EXERCISE DATA Start Marker

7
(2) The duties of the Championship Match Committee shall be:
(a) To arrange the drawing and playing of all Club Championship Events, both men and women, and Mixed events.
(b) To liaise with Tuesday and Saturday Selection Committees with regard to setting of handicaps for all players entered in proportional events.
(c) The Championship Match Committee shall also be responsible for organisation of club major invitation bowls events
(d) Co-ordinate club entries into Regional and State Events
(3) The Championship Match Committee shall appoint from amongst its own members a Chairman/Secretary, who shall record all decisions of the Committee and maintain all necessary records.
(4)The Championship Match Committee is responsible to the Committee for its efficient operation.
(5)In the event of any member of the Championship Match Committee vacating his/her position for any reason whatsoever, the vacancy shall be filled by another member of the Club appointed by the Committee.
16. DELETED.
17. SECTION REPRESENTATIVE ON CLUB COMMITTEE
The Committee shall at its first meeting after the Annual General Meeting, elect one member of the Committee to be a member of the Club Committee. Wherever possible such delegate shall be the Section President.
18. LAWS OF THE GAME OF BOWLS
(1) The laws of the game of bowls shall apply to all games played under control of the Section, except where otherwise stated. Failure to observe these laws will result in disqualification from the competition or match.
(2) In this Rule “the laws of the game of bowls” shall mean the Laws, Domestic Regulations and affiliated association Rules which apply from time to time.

EXERCISE DATA End Marker
EXERCISE DATA Start Marker

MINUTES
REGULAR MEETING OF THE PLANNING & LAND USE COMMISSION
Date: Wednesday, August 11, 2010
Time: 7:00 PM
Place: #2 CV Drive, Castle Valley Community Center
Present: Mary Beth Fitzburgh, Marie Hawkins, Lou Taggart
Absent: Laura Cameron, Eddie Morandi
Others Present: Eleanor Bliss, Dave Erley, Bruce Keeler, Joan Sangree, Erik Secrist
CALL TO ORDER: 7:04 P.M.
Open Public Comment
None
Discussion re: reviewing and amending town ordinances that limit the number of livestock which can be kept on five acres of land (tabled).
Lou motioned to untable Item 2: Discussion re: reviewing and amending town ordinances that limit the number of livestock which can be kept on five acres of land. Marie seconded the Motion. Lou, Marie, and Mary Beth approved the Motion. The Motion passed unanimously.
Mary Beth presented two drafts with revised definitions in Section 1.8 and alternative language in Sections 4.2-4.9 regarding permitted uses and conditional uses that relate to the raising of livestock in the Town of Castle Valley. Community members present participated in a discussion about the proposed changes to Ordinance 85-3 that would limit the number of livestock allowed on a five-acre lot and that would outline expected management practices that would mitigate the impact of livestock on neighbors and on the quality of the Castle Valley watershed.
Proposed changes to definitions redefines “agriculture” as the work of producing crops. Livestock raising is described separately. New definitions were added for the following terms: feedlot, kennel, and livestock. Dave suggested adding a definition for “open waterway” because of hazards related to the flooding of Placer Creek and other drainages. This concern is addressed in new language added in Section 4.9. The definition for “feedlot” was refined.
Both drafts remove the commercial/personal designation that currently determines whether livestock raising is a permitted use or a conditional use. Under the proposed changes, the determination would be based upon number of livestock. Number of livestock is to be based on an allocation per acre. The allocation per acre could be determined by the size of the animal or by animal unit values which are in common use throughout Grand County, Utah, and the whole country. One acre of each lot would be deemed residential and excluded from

EXERCISE DATA End Marker

Please show every line of the entries above that contains the word "ordinances".

Discussion re: reviewing and amending town ordinances that limit the number of livestock which can be kept on five acres of land (tabled).
Lou motioned to untable Item 2: Discussion re: reviewing and amending town ordinances that limit the number of livestock which can be kept on five acres of land. Marie seconded the Motion. Lou, Marie, and Mary Beth approved the Motion. The Motion passed unanimously.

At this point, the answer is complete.